Потом они отправляются в павильон за мороженым. Уоллас заказывает ванильное в вафельном стаканчике, и Бриджит поднимает его на смех. А сама берет шоколадное в рожке – тоже, на взгляд Уолласа, не слишком-то смелый выбор. Стена в павильоне украшена чем-то вроде фрески на историческую тему – на ней изображен какой-то белый мужчина, занятый благотворительностью. Он раздает конфеты до странности похожим на чертенят темнокожим детям. Картина выглядит одновременно и жутко сентиментальной, и пугающей. В павильоне людно, народ слоняется туда-сюда, болтает, ест мороженое и хот-доги. Музыка здесь слышна громче, на этот раз оркестр играет кавер какой-то рок-композиции.
Чуть поодаль Уоллас замечает незнакомца, который ест что-то из пластикового ведерка. Лицо у него худое, и когда он отправляет в рот очередной кусок, видно, как движутся жевательные мышцы. Как они сокращаются и растягиваются под оливкового оттенка кожей. Когда мужчина сглатывает, начинают работать мышцы горла, они проталкивают пережеванную еду все ниже и ниже, отправляют в черноту внутренностей. Совершенно обыденный примелькавшийся процесс, на него никто и внимания не обращает, и все же любой привычный процесс, если внимательно к нему присмотреться, начинает казаться невероятно странным. Вот, например, движение век над глазными яблоками – моргнешь, и весь мир на мгновение исчезнет. Или дыхание. Мы дышим постоянно, это не требует от нас никаких усилий. И все же, если подумать, воздух, вторгаясь в наше тело, совершает над ним почти насильственный акт – толкает, сжимает, раздвигает ткани, а уж сколько крови со всем этим связано. Если глянуть на самый обычный процесс вблизи, выясняется, что тень он отбрасывает жутко странную.

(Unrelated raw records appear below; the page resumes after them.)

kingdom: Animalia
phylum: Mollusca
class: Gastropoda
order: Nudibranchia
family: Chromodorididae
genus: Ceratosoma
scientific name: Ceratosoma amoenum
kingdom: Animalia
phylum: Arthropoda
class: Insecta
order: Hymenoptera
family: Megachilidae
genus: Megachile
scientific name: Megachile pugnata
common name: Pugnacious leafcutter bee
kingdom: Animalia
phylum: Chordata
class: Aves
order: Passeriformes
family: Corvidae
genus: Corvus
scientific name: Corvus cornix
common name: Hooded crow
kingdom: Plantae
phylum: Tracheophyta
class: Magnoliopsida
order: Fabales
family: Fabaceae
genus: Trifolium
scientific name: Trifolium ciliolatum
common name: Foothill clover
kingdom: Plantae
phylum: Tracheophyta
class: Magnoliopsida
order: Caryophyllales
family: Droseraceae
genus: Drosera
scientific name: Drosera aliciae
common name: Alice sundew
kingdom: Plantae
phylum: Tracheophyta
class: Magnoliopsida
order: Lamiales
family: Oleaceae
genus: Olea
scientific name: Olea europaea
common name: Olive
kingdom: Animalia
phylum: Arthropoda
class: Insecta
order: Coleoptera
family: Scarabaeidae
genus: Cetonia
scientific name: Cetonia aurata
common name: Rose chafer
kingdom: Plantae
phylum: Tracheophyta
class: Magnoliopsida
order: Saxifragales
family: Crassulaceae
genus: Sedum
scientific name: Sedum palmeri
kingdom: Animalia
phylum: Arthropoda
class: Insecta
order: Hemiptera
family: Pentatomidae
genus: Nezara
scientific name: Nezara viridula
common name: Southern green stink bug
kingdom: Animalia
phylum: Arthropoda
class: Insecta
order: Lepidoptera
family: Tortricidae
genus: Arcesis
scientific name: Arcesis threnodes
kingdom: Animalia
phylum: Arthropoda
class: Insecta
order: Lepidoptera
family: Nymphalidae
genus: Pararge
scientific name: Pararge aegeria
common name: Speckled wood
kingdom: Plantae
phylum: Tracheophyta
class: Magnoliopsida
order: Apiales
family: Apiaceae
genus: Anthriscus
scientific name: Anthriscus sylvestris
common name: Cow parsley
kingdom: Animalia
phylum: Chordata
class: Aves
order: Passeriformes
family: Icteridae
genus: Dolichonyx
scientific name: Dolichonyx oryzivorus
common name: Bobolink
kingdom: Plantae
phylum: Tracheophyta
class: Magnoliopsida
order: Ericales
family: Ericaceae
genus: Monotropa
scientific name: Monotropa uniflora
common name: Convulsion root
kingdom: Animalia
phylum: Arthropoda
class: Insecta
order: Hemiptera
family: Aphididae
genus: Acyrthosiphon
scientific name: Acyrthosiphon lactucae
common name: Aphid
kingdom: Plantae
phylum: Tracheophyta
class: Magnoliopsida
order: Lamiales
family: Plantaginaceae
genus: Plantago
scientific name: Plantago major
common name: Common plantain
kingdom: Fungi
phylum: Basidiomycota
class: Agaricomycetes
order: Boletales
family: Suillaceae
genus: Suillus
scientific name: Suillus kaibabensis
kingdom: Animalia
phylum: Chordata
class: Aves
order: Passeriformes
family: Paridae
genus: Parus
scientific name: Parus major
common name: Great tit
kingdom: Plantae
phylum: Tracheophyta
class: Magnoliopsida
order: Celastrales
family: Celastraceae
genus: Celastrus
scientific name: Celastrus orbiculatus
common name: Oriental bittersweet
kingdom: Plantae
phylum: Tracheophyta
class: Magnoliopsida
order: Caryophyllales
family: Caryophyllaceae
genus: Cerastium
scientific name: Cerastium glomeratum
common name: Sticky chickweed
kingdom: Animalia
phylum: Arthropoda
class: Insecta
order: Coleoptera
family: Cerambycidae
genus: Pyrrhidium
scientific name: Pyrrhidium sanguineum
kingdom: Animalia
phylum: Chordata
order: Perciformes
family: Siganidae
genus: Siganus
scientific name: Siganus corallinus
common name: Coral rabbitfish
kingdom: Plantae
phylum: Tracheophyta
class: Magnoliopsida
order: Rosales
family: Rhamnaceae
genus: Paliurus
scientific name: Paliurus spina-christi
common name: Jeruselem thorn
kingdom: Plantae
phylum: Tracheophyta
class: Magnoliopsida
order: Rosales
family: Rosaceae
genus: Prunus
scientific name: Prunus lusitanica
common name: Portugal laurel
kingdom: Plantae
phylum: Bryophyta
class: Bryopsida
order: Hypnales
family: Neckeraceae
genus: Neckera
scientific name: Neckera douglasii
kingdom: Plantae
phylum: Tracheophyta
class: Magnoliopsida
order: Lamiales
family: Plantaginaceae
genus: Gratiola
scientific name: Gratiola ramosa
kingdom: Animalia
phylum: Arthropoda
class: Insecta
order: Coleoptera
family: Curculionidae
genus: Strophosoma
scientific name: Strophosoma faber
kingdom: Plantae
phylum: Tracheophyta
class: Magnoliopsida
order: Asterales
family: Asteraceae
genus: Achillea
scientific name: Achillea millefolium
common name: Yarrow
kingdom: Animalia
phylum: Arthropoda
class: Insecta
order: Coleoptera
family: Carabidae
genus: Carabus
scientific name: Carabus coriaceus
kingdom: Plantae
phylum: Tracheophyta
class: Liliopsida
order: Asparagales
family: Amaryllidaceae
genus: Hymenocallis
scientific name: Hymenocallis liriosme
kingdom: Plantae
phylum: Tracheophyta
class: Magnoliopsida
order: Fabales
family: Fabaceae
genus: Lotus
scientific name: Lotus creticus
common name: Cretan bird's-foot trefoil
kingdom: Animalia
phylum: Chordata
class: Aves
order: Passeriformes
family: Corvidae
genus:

Ко всему прочему, этот мужчина вызывает у Уолласа сексуальное желание, правда, акт желания не связан для него с сексуальными фантазиями. Для Уолласа в плотском влечении есть как бы два уровня – сам он всегда останавливается на первом, самом поверхностном: заметить объект, разглядеть фетиш, считать знаки. Но под этим верхним уровень есть и другой, более глубокий, – процесс желания, выраженный в десятках открывающихся возможностей. Трахать, сосать, щипать, лизать, кусать, пробовать на вкус, тереться, толкаться, прижиматься; влечение подразумевает, что тебя могут хватать, заваливать, прижимать к стенке, шептать что-то тебе на ухо. В нем есть куча подробностей – географических, физиологических, прочих. И потому за идентификацией сексуального объекта обычно следуют фантазии. На самом деле сам объект – это всего лишь тень открывающихся перед нами возможностей; сталкиваясь с человеком, мы понимаем, что хотим его, осознав, какие перспективы перед нами откроются, если подойдем к нему и скажем: «Эй, посмотри на меня».